The problem:
Beginning at the line that contains "for your needs. Our detailed reviews and", output each line exactly through the end of the records, and drop any pictures.

Data to examine:
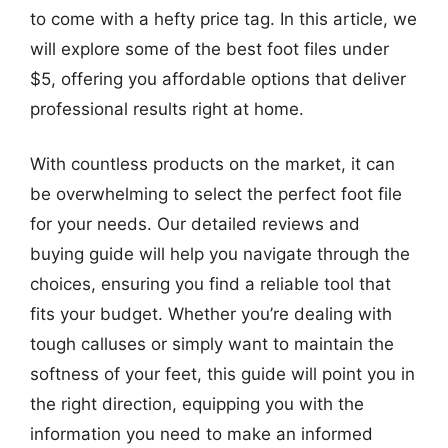
to come with a hefty price tag. In this article, we
will explore some of the best foot files under
$5, offering you affordable options that deliver
professional results right at home.
With countless products on the market, it can
be overwhelming to select the perfect foot file
for your needs. Our detailed reviews and
buying guide will help you navigate through the
choices, ensuring you find a reliable tool that
fits your budget. Whether you’re dealing with
tough calluses or simply want to maintain the
softness of your feet, this guide will point you in
the right direction, equipping you with the
information you need to make an informed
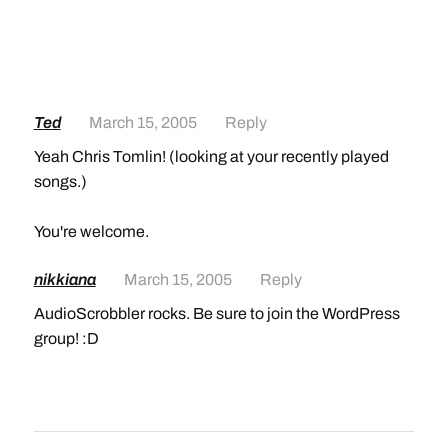
Ted
March 15, 2005
Reply
Yeah Chris Tomlin! (looking at your recently played
songs.)
You're welcome.
nikkiana
March 15, 2005
Reply
AudioScrobbler rocks. Be sure to join the WordPress
group! :D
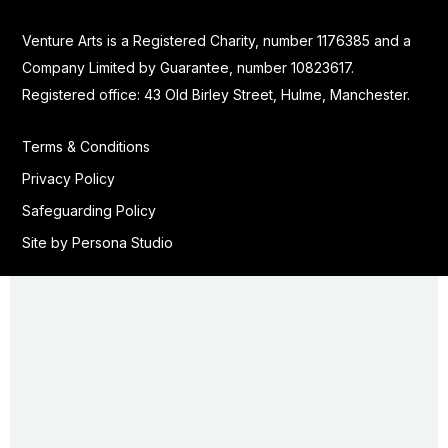
Venture Arts is a Registered Charity, number 1176385 and a
Company Limited by Guarantee, number 10823617.
Registered office: 43 Old Birley Street, Hulme, Manchester.
Terms & Conditions
Privacy Policy
Safeguarding Policy
Site by Persona Studio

Solution to the problem:
for your needs. Our detailed reviews and
buying guide will help you navigate through the
choices, ensuring you find a reliable tool that
fits your budget. Whether you’re dealing with
tough calluses or simply want to maintain the
softness of your feet, this guide will point you in
the right direction, equipping you with the
information you need to make an informed
Ted
March 15, 2005
Reply
Yeah Chris Tomlin! (looking at your recently played
songs.)
You're welcome.
nikkiana
March 15, 2005
Reply
AudioScrobbler rocks. Be sure to join the WordPress
group! :D
Venture Arts is a Registered Charity, number 1176385 and a
Company Limited by Guarantee, number 10823617.
Registered office: 43 Old Birley Street, Hulme, Manchester.
Terms & Conditions
Privacy Policy
Safeguarding Policy
Site by Persona Studio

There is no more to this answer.